Combined effective tax rate %
The gap between the effective tax rate on dividends and salary has been narrowing steadily. For some clients, particularly those whose income falls mainly in the higher-rate band, the traditional salary-plus-dividends model may no longer be the most efficient approach.
This does not mean every business owner should switch to salary. Corporation tax, employer NI, and the client's specific circumstances all factor in. But it does mean the conversation needs to happen.
What should advisers be discussing with clients?
Step 1
Review current extraction strategy
Is the salary/dividend split still optimal for each business owner client? Run the numbers for 2026/27 using the new rates. For some, increasing salary and reducing dividends may save tax overall.
Step 2
Consider pension contributions
Employer pension contributions remain corporation tax deductible and free of NI. For business owners not maximising pension contributions, redirecting some dividend income into pension can be more tax-efficient than ever.
Step 3
Explore salary sacrifice arrangements
Where the business owner also employs staff or family members, salary sacrifice into pension saves both employer and employee NI. The maths is particularly compelling at higher income levels.
Step 4
Time dividends around the tax year
If a client was planning a large dividend in early April, bringing it forward to before April 5 saves 2% on the entire amount. For a £50,000 dividend, that is £1,000 saved by acting a few days earlier.
Step 5
Review the company structure holistically
For clients with multiple income streams, property income, or investments held personally, the dividend tax increase may tip the balance on whether a holding company or different wrapper structure would be more efficient.
The pre-April 5 window
There is a short-term opportunity here that clients should be aware of. Any dividends declared and paid before April 5, 2026 are taxed at the current (lower) rates. For clients who were planning to take dividends in the coming months anyway, accelerating them into the current tax year saves money.
£1,000
saved by taking a £50,000 dividend before April 5 rather than after
This is particularly relevant for clients with retained profits in their company. If they were planning to extract those profits at some point, doing it before April 6 rather than after is straightforward and saves real money.

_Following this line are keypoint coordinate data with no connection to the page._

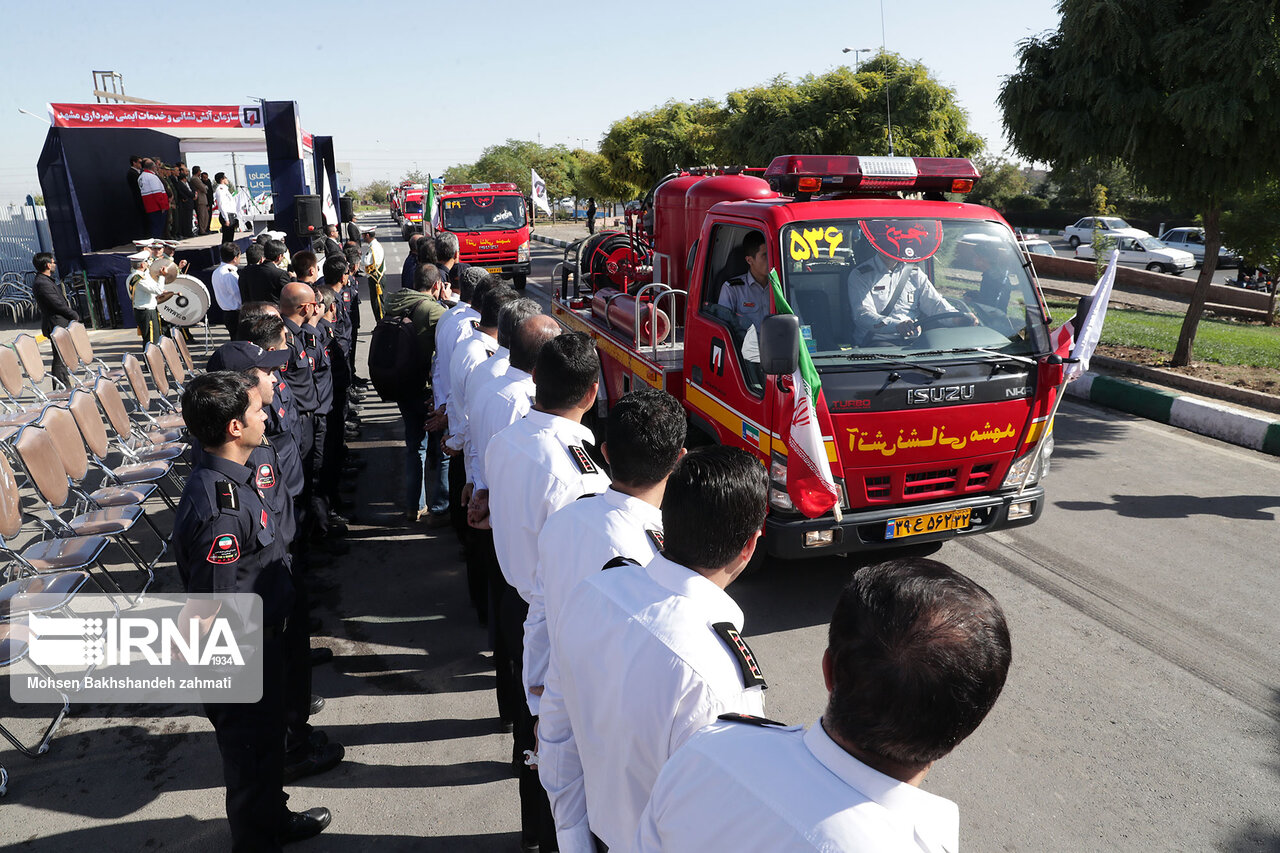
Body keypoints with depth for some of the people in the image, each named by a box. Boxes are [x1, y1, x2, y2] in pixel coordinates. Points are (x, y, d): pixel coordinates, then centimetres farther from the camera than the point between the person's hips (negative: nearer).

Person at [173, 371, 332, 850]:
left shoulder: (228, 476, -2)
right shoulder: (220, 509, -34)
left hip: (263, 642, 9)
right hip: (243, 659, -9)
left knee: (268, 738, 27)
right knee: (251, 750, 14)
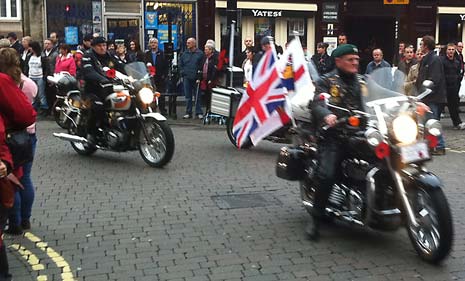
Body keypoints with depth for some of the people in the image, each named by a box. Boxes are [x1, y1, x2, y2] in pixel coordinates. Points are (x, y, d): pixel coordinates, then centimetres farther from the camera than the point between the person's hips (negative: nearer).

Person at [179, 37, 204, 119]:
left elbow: (202, 66, -4)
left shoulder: (200, 53, -2)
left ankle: (199, 112, 6)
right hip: (186, 78, 4)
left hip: (196, 78, -4)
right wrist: (182, 73, 8)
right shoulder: (184, 54, 11)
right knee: (188, 96, 7)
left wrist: (200, 77, -9)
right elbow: (180, 64, 20)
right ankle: (188, 113, 13)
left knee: (197, 96, 0)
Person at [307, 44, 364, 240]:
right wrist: (326, 115, -32)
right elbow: (317, 104, -10)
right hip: (335, 134, -4)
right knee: (327, 174, -22)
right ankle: (316, 218, -6)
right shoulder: (327, 81, 8)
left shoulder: (363, 82, 23)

Your website should be talking about this now
Business owners are aware that tax rules change every April. Many will be searching for information about the dividend tax increase right now. "Dividend tax 2026" and "salary vs dividend 2026" are terms people are actively typing into Google.
If your website has nothing to say on this topic, those prospects will find their information elsewhere. If it has a clear, helpful article and a way to ask follow-up questions, you have a chance of capturing their attention at exactly the moment they are thinking about tax planning.
As we covered in How to Get Your IFA Website Ranking on Google, writing about the questions your clients actually ask is the foundation of good SEO. Right now, your business owner clients are asking about dividend tax. Make sure your website has the answer.